# Flying with your hedgehog



## tmmims (Oct 9, 2013)

Hey, everyone! I asked this in someone else's forum, so I though I would start my own. I'm hoping to fly from Korea to Georgia with my hedgehog. All the paperwork is done and ready, and Coco has her little pet visa. United Airlines has also allowed me to fly Coco as a carry on, so she will be with me the entire flight.

My question is, has anyone actually flown with a hedgehog? Do they do well with the stress? This is the final obstacle, but if hedgehogs can't handle the stress of flying well, then I will have to find Coco a new home here, because I don't want to put her through that. However, if hedgehogs can successfully fly well in the cabin, then I can bring my baby home!

Any advice?


----------



## nikki (Aug 28, 2008)

Please check with Fish and Wildlife in Georgia about keeping a hedgehog as a pet there. I looked into it for a friend that was moving there and was told by Fish and Wildlife that only breeders can own hedgehogs in Georgia and they have to be sold out of state. They said that owning one as a pet is illegal there.

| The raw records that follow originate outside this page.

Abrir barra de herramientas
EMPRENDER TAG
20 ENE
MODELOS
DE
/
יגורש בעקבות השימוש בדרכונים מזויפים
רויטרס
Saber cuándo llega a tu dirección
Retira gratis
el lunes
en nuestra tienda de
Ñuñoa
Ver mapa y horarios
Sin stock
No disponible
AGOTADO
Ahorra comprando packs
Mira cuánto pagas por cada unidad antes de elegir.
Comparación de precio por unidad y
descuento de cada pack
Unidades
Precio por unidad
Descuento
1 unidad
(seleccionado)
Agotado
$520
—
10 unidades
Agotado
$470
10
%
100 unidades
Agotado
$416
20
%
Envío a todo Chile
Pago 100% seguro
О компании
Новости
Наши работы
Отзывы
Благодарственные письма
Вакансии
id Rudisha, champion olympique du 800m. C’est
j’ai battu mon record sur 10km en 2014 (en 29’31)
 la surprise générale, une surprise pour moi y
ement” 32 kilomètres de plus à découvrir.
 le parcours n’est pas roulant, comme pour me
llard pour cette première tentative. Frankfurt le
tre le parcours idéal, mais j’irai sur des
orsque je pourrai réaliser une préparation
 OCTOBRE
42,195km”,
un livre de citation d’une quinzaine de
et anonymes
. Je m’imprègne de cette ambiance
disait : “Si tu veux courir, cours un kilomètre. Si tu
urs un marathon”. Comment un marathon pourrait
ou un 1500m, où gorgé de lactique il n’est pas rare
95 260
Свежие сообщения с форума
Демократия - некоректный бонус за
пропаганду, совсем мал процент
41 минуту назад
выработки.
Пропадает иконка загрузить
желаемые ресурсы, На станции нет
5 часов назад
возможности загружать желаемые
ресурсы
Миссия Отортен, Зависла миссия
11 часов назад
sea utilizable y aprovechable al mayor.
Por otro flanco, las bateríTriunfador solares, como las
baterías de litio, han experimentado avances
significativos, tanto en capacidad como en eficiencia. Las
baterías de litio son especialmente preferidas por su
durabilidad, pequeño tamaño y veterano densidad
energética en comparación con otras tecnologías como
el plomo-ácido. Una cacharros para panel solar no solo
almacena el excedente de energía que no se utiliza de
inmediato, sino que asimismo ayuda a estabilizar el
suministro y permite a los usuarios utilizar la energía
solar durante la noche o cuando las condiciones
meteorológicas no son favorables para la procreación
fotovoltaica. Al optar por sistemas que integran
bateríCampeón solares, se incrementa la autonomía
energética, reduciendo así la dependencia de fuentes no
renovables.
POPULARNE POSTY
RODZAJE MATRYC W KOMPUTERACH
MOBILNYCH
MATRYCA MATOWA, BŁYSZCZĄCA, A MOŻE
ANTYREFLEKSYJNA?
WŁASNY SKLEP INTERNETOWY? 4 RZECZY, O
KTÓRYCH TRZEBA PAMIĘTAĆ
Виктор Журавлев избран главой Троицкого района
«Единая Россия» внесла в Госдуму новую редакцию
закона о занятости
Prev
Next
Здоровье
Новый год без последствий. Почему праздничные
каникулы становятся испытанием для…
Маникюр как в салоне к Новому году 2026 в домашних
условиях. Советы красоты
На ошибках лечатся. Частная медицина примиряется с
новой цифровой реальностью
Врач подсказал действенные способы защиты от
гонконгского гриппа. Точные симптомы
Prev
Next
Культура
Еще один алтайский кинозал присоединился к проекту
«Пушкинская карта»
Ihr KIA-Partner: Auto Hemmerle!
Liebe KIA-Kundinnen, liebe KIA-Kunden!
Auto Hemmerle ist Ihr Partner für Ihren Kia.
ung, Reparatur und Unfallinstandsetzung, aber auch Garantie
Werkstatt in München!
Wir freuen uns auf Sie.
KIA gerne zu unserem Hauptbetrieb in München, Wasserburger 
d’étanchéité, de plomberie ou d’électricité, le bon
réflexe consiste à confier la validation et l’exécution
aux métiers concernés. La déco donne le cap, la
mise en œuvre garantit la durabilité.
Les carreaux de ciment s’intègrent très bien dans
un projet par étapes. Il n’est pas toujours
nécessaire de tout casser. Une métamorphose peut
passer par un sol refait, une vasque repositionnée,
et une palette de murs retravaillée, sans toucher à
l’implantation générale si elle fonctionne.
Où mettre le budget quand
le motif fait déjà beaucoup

Check this website http://gadnrle.org/node/84 it lists hedgehogs under insectivores as not legal as pets in Georgia.


----------



## tmmims (Oct 9, 2013)

Yes, I'm allowed to bring my hedgehog in. I've talked to wildlife agency and also airport importation.


----------



## nikki (Aug 28, 2008)

Did you look at the page I linked that specifically says pet hedgehogs are illegal in Georgia?

Which wildlife agency did you talk to?


----------